Abstract
While pluripotent stem cell-derived kidney organoids are now being used to model renal disease, the proximal nephron remains immature with limited evidence for key functional solute channels. This may reflect early mispatterning of the nephrogenic mesenchyme and/or insufficient maturation. Here we show that enhanced specification to metanephric nephron progenitors results in elongated and radially aligned proximalised nephrons with distinct S1 - S3 proximal tubule cell types. Such PT-enhanced organoids possess improved albumin and organic cation uptake, appropriate KIM-1 upregulation in response to cisplatin, and improved expression of SARS-CoV-2 entry factors resulting in increased viral replication. The striking proximo-distal orientation of nephrons resulted from localized WNT antagonism originating from the organoid stromal core. PT-enhanced organoids represent an improved model to study inherited and acquired proximal tubular disease as well as drug and viral responses.

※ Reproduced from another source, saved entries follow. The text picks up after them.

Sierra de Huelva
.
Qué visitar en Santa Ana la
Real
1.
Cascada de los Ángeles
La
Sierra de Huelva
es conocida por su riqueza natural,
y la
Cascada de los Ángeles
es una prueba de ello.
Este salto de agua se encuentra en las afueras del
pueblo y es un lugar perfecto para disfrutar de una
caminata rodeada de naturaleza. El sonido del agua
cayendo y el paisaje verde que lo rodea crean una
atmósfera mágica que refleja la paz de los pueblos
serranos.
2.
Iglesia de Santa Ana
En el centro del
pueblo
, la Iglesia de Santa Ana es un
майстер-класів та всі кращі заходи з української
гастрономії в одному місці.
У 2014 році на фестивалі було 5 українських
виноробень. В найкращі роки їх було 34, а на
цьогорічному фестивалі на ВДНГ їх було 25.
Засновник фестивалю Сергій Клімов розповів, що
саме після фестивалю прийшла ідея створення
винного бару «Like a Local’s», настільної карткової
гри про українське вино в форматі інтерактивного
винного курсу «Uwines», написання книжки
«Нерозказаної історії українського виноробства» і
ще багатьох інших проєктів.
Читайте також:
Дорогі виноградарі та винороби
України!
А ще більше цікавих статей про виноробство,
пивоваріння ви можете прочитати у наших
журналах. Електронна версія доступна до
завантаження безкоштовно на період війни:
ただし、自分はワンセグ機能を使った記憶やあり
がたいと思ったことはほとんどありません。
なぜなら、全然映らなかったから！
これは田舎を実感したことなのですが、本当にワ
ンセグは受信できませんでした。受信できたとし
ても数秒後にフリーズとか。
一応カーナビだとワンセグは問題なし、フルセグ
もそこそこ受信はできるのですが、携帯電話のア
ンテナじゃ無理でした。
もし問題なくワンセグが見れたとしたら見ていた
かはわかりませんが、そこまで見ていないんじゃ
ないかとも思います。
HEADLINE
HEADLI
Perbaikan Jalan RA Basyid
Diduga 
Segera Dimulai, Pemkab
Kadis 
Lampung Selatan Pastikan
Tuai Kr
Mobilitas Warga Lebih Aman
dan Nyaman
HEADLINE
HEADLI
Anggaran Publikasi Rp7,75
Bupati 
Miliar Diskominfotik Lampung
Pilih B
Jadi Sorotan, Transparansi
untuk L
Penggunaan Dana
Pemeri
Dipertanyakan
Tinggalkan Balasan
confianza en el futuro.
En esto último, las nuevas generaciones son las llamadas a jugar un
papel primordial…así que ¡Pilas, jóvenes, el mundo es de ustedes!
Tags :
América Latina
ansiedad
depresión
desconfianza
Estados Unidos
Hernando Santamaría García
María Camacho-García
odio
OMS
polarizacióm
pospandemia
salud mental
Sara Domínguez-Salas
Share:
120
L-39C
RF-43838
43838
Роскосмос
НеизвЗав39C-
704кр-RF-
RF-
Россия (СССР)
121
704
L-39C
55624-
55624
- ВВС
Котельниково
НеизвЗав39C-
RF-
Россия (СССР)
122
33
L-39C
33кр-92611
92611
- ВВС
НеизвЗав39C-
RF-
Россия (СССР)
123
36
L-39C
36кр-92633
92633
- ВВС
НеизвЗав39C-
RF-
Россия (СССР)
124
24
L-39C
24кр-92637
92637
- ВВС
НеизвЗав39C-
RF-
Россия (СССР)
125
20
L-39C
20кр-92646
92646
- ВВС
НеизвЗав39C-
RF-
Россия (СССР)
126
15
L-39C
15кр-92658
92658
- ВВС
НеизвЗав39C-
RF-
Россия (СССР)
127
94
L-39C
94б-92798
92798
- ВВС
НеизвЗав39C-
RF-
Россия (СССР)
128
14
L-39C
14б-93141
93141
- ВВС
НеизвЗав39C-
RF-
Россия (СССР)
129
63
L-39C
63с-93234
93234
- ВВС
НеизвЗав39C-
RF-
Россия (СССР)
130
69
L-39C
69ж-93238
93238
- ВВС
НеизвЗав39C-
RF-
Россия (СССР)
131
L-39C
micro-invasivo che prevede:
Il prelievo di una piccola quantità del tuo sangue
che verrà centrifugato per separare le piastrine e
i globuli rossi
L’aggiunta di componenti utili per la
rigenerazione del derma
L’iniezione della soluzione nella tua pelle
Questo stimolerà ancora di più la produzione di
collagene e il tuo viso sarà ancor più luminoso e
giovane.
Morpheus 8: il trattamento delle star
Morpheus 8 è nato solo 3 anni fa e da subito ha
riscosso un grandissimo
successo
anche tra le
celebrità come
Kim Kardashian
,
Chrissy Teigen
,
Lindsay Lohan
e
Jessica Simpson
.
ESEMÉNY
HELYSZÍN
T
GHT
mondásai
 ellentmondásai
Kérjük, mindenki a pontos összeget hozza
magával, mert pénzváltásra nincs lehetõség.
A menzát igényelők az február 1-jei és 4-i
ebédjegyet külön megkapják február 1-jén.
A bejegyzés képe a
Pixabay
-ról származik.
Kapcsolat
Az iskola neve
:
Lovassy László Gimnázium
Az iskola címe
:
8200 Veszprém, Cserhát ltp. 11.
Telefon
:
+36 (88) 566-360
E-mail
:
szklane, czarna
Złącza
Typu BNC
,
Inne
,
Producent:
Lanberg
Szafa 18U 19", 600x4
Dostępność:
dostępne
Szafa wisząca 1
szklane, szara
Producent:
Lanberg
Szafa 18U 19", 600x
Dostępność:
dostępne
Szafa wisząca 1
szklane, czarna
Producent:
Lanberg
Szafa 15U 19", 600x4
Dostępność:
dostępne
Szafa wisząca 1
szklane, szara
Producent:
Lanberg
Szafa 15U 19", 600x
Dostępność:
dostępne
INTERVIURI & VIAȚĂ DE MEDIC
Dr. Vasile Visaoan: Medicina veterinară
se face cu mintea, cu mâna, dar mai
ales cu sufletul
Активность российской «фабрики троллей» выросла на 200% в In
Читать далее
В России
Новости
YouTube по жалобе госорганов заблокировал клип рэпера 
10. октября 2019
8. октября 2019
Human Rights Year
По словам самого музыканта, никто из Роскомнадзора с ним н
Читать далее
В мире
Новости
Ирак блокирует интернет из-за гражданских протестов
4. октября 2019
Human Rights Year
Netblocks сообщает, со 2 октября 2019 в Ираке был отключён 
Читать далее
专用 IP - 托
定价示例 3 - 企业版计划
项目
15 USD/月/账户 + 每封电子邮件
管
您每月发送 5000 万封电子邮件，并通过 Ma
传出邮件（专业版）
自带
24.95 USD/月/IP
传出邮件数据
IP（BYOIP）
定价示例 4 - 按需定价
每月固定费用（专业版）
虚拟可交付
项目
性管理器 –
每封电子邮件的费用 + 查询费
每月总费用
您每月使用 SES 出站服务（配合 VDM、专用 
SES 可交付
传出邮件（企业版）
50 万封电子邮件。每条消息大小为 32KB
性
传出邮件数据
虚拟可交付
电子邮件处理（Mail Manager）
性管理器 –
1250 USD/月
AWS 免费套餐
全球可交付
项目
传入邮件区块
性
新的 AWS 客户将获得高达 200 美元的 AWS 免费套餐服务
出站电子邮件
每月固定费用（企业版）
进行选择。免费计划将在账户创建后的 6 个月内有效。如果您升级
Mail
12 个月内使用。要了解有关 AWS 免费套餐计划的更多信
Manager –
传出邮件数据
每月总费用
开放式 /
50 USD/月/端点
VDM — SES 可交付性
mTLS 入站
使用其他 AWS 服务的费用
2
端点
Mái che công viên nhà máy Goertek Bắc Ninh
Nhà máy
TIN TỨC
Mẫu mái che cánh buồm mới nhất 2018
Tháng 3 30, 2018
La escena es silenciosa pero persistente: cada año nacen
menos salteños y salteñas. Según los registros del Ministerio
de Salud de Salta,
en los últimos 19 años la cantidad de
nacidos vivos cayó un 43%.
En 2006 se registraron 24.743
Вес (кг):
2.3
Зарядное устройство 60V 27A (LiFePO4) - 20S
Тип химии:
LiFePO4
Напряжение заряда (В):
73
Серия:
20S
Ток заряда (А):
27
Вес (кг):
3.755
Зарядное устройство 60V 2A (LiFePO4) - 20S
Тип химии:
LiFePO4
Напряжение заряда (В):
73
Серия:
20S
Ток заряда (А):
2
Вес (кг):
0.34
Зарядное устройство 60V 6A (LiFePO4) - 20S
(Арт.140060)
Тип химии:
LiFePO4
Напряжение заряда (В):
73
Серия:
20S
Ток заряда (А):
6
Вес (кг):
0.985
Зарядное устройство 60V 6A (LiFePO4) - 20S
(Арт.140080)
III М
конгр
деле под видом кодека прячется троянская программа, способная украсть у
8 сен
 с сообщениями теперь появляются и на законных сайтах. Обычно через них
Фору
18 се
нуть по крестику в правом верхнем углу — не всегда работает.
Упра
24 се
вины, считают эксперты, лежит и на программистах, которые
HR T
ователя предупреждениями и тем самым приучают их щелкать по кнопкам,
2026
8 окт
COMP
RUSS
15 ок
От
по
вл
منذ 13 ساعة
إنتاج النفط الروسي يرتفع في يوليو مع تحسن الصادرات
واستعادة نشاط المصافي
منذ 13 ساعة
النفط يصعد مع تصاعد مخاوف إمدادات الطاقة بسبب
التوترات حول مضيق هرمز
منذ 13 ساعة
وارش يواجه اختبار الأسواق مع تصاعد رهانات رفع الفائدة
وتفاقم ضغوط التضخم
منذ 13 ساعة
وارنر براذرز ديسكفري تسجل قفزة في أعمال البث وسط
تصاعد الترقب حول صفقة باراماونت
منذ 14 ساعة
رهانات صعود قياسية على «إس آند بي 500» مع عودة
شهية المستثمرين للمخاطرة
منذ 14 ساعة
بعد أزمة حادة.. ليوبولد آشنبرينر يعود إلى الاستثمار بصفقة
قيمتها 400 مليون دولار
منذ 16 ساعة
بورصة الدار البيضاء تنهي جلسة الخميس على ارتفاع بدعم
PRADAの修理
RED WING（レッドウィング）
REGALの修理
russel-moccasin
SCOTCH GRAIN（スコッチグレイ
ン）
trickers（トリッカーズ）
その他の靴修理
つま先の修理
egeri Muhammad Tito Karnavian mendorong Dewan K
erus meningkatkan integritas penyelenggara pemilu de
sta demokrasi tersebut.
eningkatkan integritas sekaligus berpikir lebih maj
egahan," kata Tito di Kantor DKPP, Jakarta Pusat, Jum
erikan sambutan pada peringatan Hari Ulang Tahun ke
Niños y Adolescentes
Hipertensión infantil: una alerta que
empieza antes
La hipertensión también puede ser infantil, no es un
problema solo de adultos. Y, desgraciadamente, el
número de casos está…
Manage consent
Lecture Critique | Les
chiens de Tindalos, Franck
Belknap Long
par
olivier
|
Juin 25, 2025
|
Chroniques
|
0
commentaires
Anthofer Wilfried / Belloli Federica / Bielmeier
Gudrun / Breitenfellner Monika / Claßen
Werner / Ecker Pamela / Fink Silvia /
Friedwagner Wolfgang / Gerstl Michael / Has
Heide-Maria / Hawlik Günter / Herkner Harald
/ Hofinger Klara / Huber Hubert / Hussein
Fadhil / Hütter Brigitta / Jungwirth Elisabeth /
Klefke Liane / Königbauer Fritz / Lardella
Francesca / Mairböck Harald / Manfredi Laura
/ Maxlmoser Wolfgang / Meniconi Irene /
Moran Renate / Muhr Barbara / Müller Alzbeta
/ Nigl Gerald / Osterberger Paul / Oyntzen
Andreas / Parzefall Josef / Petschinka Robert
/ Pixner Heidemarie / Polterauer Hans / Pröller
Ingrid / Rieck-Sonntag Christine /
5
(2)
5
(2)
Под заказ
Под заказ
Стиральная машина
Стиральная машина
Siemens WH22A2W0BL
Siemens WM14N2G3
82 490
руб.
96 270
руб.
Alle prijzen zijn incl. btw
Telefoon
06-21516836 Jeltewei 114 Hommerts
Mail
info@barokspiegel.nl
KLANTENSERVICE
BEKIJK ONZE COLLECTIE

Competing Interest Statement
The authors have declared no competing interest.
Footnotes
1) Inclusion of more in-depth comparisons of standard and PT-enhanced organoids at the level of transcription, protein expression, functional transport capacity, application to nephrotoxicity assessment, and application to SARS-CoV-2 infection modelling. 2) Further clarification of PT-enhanced organoid non-nephron cell types 3) Quantification and further validation of existing data (mechanism of nephron spatial arrangement and SARS-CoV-2 experiments).